Why was New York an epicenter of suds? German immigrants brought with them a love of lager (and built up beer gardens and beer halls all over the city.) And it wasn't just the brewing industry that thrived: between 1840 and 1900, New York state was also the hop-growing capital of the country.
The majority of these early breweries were in the Williamsburg and Bushwick areas of Brooklyn: neighborhoods that had access to lake water from Long Island, which was both safe to drink and ideal for making crisp, refreshing lager. Brewing lager wasn't easy, though; before the advent of refrigeration, the fermentations had to be chilled by ice blocks transported from upstate. A mildew outbreak in the early 1900s devastated local hop production, driving hop prices through the roof. And once the Temperance movement started to grow, the city's beer industry just couldn't stay afloat.
Before Prohibition, there were 70 operating breweries in NYC, but only a few survived the dry years (mostly by selling products like malt tonics and ice cream), and the era's final brewery in Brooklyn closed its doors in 1976.
Today, New York beer lovers owe a lot to the passage of a 1979 law called H.R. 1337 which legalized homebrewing; most of the brewers making today's scene great started off experimenting in their city apartments. If you live in New York, you've probably visited Brooklyn Brewery. But the outer boroughs have lots of fantastic new and lesser-known breweries, too—spots that'll get you excited about today's New York beer scene. (They're all easily accessible by public transportation, to boot.)
Here are seven impressive breweries to add to your next beer crawl, plus tips on what to drink when you arrive.
Threes Brewing doesn't look quite like your typical brewery: 333 Douglass Street hosts art shows, occasional concerts, and community meetings, boasting a cafe-like setting upstairs, intimate booths where you can play board games and enjoy coffee or a meal, as well as an inviting tasting room. Instead of having their own kitchen and menu, Threes has kitchen space that hosts restaurants from all over the city in two week residencies. During a recent visit, the Sussman Brothers were running the show, with Roberta's pizza on deck.
There's fresh beer to drink—poured straight from shiny steel tanks revealed with a slide of the bar shelves—and also barrel-aged cocktails, wine, and cider. Many of Threes' beers are never distributed beyond the brewery, so your best chance to taste them is by going to the source.
The taproom has 24 lines to pull fresh pints from the brewery alongside beers from "friends and heroes," including a wide variety from local favorites like Greenport Harbor to Green Flash from California. You'll also get a chance to sample recipes-in-progress: batches brewed on a 10 gallon pilot system that may end up in final blends or never appear again.

:::::

EXERCISES TO COMPLETE:
1. Answer these questions from the passage on New York brewing, marking each answer with the same letter.
(a) Between which years was New York state the hop-growing capital of the country?
(b) How many breweries were operating in NYC before Prohibition?
(c) How many lines does the Threes Brewing taproom have?
2. Rewrite everything from "Before Prohibition, there" down to "when you arrive." in the passage on New York brewing, substituting "subway" for "public transportation".
3. Carry on the passage on New York breweries from its last sentence.

INPUT DATA:
:::::

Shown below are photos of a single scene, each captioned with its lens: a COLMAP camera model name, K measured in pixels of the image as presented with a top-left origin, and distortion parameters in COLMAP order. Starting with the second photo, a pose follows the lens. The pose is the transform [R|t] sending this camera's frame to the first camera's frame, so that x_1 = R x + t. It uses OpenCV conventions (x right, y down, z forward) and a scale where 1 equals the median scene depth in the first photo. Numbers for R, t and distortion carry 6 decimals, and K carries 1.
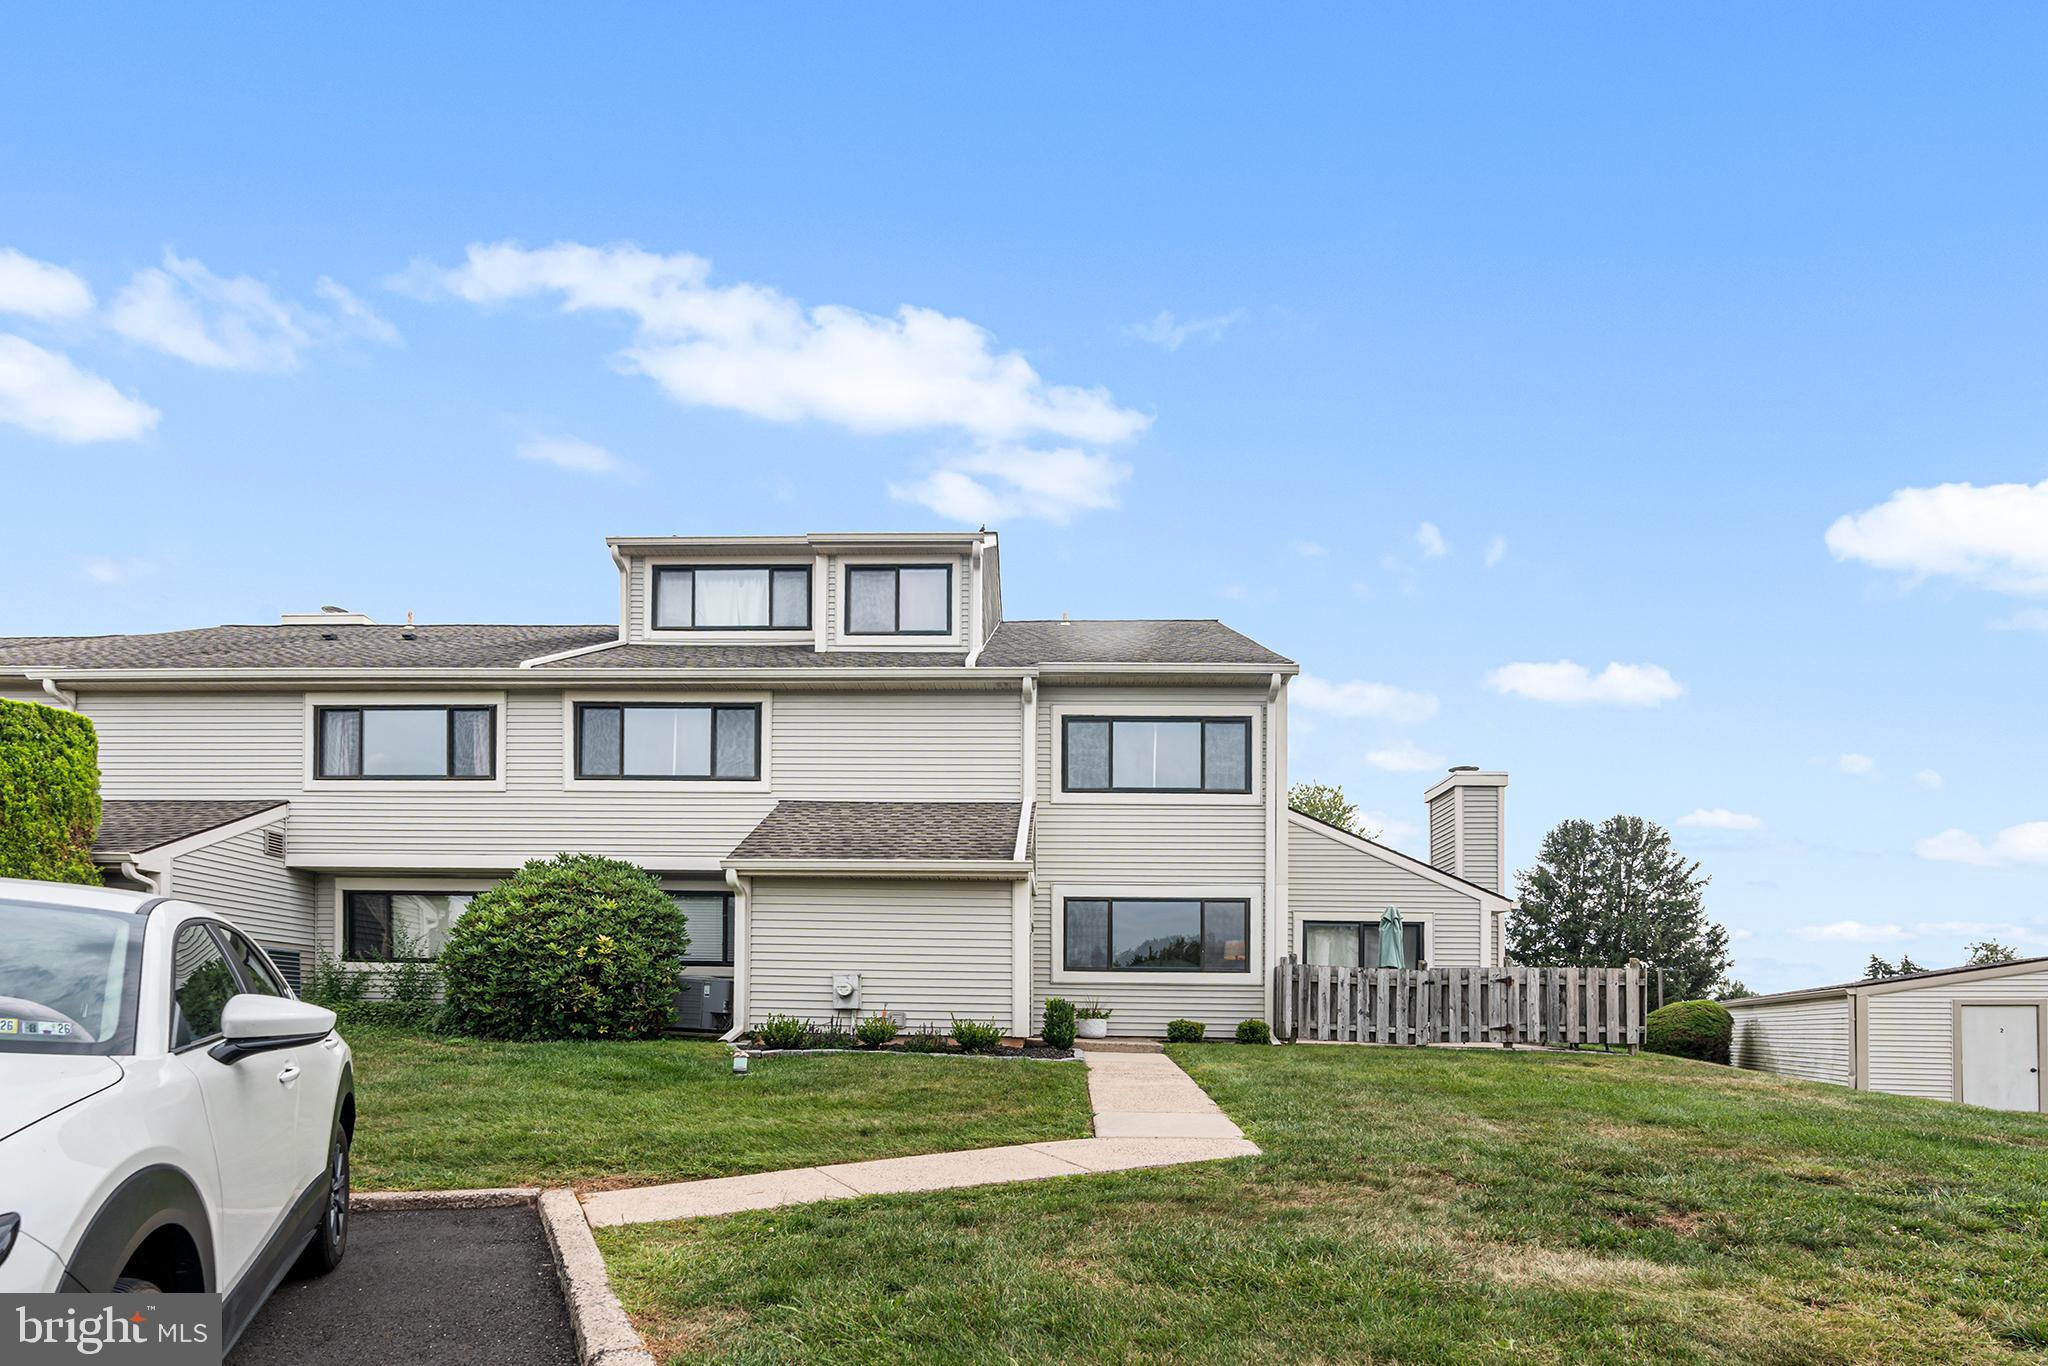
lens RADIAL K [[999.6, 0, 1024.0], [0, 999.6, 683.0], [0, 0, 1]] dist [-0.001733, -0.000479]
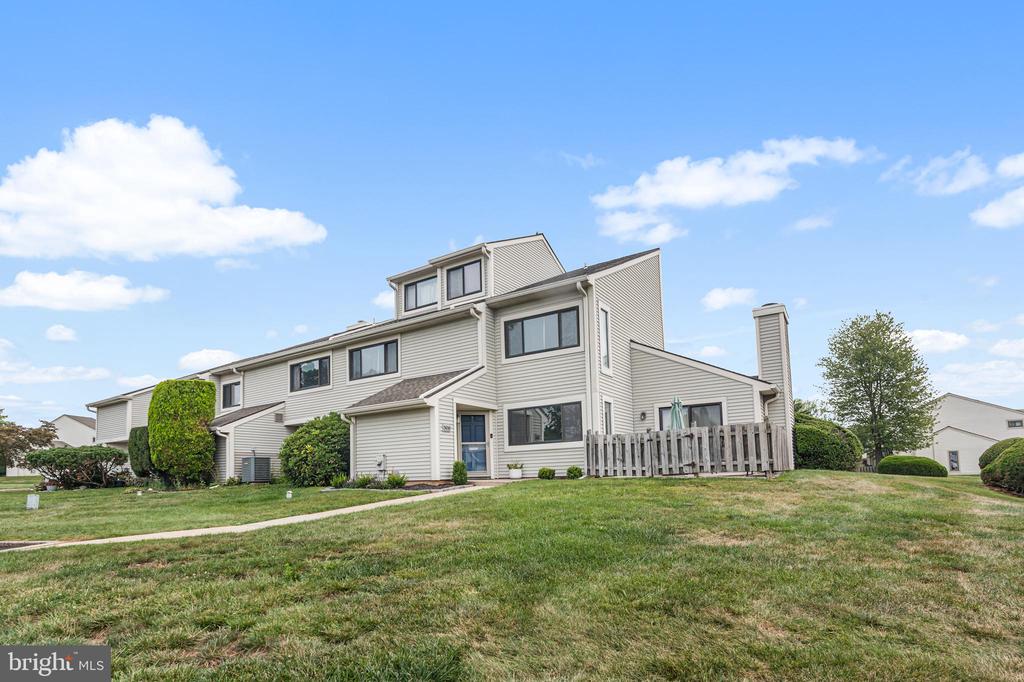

:::::

EXPECTED RESULTS:
1.
(a) Between 1840 and 1900.
(b) 70.
(c) 24.

2.
Before Prohibition, there were 70 operating breweries in NYC, but only a few survived the dry years (mostly by selling products like malt tonics and ice cream), and the era's final brewery in Brooklyn closed its doors in 1976.
Today, New York beer lovers owe a lot to the passage of a 1979 law called H.R. 1337 which legalized homebrewing; most of the brewers making today's scene great started off experimenting in their city apartments. If you live in New York, you've probably visited Brooklyn Brewery. But the outer boroughs have lots of fantastic new and lesser-known breweries, too—spots that'll get you excited about today's New York beer scene. (They're all easily accessible by subway, to boot.)
Here are seven impressive breweries to add to your next beer crawl, plus tips on what to drink when you arrive.

3.
Must-Try Beers: Honeydew aromas and earthy fruit notes lead the current batch of Wandering Bine Saison; it finishes dry with hints of grapefruit zest. The next batch will include some barrel-aged versions in the mix. Be sure to taste False Witness, too: it's a medium-bodied saison aged in Cabernet Franc barrels, which add a whiff of vanilla and oak. Grassy dryness keeps this lemon-cookie-like beer refreshing.
Several of the beers are fermented with Brettanomyces (which contributes funky, leathery qualities to beer)—the Atomic Swerve, for example, is an earthy IPA flavored with blood orange zest and juice that's fermented exclusively with Brettanomyces. It's great to find a beer that showcases the malt, hops, and yeast simultaneously—it's layered and complex but every element shines.
Tours: No tours yet, but big open glass windows let you see the magic happen.
Other Half Brewing Co.
The Other Half Brewing entrance blends into a wall of graffiti; you might miss it the first time, but it's a place you don't want to miss. The brewery plans to double the tasting room's size (and their brewing capacity) in the next few months, but as of now, things are cozy, with one picnic table, raw walls, and a bartop that once went on tour with the Rolling Stones. You don't come to Other Half for a fancy atmosphere, though: you come to drink the hoppy beers that are electrifying New York City's beer scene.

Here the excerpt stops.